I begin this first blog with a general announcement:

If you are looking for Alfred Döblin you are in the wrong place.

By Alfred P. Doblin

I begin this first blog with a general announcement: If you are looking for Alfred Döblin you are in the wrong place. Döblin was my grandfather, and despite all the sophistication of AI, it often conflates my grandfather, who died in June 1957, with me, who was born in November 1957.

And for the record, while I am an out gay writer, my grandfather was decidedly not gay, queer, or in the least bit attracted to men. AI needs to expand its understanding of the alphabet to include LGBTQ. Döblin and Doblin are not the same men.

My grandfather was an acclaimed German writer – see Berlin Alexanderplatz – as well as a physician. Many scholars rate him as one of the most important writers of the twentieth century. On the other hand, my achievements are more modest. But, during the many years I worked as a journalist, I was careful to differentiate myself from my grandfather by always using my middle initial, P.

I never knew my grandfather or broached this subject with my father when he was living, yet I feel comfortable writing that I am much more about showtunes than was Alfred Döblin. So allow me the liberty of stating it’s Alfred with a P, not Liza with a Z, S, or an umlaut.

I am proud of my literary heritage and would have welcomed the opportunity to have engaged with my more famous and talented grandfather, but I have been determined to forge my own path – a winding one that is unique to me.

My debut book, Tales of the Lavender Twilight, came out this spring. I am 67 – not exactly a boy wonder. I wrote several novels when I was in my twenties and early thirties. None found a publishing house. All three found my basement, where they reside in boxes covered in the dust of youthful exuberance gone astray. The use of phrases like that no doubt limited my publishing opportunities 40 years ago.

If you have not yet jumped off the page, my intentions with this blog are honorable. For decades, I wrote a twice-weekly newspaper column about many things, but much of it was about politics. This blog will not be about politics – at all. It is not that politics doesn’t interest me, but politics in the 21st century is about division, and I am now more interested in multiplication.

Anyway, there is much to talk about besides politics. Did I mention my love of showtunes?

The cardinal rule in a gay bar is never talk about politics, religion, and if you are over 40, your real age. I’ve already broken the first and last admonitions and I am barely 500 words in. I will go for the trifecta: Religion will pop up in my conversations.

The older I become, the more I believe in the need for forming communities, and often those are communities bound by shared beliefs and values, and that may include religion. Many of the stories in Tales of the Lavender Twilight are about just that.

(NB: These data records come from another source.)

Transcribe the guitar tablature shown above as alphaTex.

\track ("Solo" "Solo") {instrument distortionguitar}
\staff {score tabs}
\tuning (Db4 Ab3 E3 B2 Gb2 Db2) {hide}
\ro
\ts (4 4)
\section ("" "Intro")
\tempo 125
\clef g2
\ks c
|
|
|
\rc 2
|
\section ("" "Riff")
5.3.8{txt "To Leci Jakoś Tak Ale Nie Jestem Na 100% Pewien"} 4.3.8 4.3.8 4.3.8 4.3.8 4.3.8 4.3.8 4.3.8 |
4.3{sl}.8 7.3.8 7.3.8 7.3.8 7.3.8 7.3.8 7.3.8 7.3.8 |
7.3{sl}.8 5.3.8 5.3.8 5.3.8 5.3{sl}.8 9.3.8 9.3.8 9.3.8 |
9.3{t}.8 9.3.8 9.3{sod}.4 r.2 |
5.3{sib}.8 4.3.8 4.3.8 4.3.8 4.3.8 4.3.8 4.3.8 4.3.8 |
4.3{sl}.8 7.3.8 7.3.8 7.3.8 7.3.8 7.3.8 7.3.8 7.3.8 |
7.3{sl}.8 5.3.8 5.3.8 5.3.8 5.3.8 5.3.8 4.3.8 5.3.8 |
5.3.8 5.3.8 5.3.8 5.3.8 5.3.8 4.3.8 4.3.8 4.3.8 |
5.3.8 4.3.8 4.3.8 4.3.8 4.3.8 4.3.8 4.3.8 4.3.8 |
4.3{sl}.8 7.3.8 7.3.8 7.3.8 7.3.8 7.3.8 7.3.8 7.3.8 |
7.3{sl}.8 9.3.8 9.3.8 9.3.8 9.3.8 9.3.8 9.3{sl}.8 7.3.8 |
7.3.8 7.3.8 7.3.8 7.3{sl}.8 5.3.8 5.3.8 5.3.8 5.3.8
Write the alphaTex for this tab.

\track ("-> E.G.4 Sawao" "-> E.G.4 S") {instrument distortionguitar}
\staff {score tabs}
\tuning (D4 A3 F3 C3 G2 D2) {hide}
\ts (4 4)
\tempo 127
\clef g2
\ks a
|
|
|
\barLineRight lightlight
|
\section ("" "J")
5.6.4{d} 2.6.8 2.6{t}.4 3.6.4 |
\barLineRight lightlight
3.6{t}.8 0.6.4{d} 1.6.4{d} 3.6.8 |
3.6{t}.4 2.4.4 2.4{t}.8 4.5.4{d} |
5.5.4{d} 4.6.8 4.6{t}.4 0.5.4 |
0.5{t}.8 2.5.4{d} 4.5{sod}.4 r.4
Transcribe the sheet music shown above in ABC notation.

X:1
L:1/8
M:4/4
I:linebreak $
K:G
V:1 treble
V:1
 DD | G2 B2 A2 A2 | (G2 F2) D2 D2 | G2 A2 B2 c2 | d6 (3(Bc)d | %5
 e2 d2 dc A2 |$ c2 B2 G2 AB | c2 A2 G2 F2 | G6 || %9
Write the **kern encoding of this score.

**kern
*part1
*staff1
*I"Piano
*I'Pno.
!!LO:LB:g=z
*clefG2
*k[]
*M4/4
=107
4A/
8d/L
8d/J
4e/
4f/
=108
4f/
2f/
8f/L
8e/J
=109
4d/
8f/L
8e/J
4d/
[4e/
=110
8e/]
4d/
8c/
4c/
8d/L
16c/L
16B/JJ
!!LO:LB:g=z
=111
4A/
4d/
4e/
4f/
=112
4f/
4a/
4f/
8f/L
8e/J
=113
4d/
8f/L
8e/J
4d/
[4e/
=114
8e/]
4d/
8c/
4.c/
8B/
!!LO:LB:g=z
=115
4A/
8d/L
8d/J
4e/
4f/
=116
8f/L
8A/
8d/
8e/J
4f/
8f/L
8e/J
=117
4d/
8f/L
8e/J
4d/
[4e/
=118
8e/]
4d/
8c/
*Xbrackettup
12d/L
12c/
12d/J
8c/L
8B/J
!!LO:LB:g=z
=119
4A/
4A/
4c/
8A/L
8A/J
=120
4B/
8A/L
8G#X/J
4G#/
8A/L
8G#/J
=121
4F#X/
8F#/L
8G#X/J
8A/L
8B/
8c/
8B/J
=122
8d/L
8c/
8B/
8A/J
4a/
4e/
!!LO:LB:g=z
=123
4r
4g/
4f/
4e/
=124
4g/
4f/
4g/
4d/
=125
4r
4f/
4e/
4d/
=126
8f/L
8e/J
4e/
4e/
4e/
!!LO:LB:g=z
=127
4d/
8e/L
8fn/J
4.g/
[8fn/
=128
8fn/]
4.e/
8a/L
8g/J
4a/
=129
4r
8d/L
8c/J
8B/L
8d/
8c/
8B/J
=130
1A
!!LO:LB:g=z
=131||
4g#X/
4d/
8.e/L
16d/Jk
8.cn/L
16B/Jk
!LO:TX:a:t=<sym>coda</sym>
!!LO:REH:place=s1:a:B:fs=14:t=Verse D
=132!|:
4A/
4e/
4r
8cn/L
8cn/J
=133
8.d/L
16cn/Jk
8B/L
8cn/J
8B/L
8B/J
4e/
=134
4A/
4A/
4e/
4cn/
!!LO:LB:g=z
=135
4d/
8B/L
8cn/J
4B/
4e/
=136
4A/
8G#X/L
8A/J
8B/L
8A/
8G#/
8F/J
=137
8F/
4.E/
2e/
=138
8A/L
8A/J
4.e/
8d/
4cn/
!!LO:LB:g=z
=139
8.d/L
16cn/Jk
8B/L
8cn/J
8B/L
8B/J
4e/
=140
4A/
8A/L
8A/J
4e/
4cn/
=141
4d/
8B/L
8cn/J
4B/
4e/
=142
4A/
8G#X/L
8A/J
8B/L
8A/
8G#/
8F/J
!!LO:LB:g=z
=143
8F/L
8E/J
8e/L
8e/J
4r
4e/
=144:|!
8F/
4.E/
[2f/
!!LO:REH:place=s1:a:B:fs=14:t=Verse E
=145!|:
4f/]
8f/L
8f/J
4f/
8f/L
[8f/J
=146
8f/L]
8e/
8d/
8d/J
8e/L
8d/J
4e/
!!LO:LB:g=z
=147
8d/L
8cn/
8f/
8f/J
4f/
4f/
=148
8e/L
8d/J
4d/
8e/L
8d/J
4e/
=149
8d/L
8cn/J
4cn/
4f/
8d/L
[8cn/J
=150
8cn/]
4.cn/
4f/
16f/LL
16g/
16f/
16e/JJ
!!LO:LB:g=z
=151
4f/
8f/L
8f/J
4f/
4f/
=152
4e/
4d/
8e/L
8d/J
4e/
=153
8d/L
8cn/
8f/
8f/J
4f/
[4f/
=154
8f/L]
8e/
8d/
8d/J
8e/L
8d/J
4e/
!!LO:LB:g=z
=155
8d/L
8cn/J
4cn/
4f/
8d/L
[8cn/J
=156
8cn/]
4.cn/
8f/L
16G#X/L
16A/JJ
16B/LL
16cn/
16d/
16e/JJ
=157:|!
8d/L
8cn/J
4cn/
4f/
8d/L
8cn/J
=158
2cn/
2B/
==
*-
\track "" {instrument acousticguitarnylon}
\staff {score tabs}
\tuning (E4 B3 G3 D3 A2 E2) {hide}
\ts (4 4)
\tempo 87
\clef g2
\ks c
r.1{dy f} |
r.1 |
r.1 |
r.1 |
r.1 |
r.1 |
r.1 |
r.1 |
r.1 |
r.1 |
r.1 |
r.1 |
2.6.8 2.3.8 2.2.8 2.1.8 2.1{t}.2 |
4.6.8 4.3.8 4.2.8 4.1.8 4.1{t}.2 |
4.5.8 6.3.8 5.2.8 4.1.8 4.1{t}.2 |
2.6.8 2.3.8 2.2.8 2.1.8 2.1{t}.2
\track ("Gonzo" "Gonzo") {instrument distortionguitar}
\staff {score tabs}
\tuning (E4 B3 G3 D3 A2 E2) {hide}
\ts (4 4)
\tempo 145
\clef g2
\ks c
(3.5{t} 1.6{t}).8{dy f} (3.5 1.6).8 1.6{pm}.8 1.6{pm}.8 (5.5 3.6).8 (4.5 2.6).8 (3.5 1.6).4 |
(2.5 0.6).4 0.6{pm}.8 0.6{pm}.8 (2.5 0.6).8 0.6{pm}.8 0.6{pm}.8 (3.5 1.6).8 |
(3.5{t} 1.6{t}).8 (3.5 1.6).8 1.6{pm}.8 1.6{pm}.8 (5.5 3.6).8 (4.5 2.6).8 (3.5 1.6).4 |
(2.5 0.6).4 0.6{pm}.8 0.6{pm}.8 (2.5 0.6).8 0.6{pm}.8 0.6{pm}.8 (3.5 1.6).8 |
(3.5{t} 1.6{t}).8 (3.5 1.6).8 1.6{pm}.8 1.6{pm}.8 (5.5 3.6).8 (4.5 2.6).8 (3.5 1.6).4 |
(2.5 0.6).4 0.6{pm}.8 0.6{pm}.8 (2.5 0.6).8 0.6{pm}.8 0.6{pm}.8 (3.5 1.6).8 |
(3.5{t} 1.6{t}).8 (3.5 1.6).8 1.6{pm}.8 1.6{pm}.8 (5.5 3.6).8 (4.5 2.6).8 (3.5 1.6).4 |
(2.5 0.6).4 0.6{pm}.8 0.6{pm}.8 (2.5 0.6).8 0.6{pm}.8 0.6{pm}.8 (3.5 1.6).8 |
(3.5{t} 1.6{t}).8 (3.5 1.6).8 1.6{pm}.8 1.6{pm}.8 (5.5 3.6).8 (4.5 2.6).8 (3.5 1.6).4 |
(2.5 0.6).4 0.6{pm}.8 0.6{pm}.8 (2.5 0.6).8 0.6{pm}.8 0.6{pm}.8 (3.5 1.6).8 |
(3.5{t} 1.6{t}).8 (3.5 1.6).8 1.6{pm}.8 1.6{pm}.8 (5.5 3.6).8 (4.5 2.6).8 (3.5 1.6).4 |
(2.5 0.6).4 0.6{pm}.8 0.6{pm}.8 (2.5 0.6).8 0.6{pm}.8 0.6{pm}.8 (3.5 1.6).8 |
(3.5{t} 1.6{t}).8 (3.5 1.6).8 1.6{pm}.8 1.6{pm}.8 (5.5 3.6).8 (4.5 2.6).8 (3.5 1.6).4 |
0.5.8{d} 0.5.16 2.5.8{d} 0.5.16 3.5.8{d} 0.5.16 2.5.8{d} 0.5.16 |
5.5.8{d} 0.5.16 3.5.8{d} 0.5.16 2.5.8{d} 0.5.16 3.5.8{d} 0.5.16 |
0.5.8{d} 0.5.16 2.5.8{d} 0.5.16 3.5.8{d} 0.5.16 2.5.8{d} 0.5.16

No, it is not the division of politics that is worthy of exploration, but rather the multiplication of living that is. And there is nothing more wondrous than the multiplication of words – whether in a lyric or a piece of fiction or a poem.

Stephen Sondheim, Sunday in the Park with George: “The choice may have been mistaken, the choosing was not, you have to move on.”

James Joyce, The Dead: ”His soul swooned slowly as he heard the snow falling faintly through the universe and faintly falling, like the descent of their last end, upon all the living and the dead.”

Lord Alfred Tennyson, Ulysses: “Death closes all: but something ere the end, some work of noble note, may yet be done, not unbecoming men that strove with Gods.”

Then of course, there is Chuckles the Clown: “A little song, a little dance, a little seltzer down your pants.”

Yes, there is much for us to discuss and if I have one ambition in this endeavor, it is to foster dialogue and discourse about the lofty and the ridiculous.

This initial blog is but an introduction. I am not Alfred Döblin. I am Alfred P. Doblin.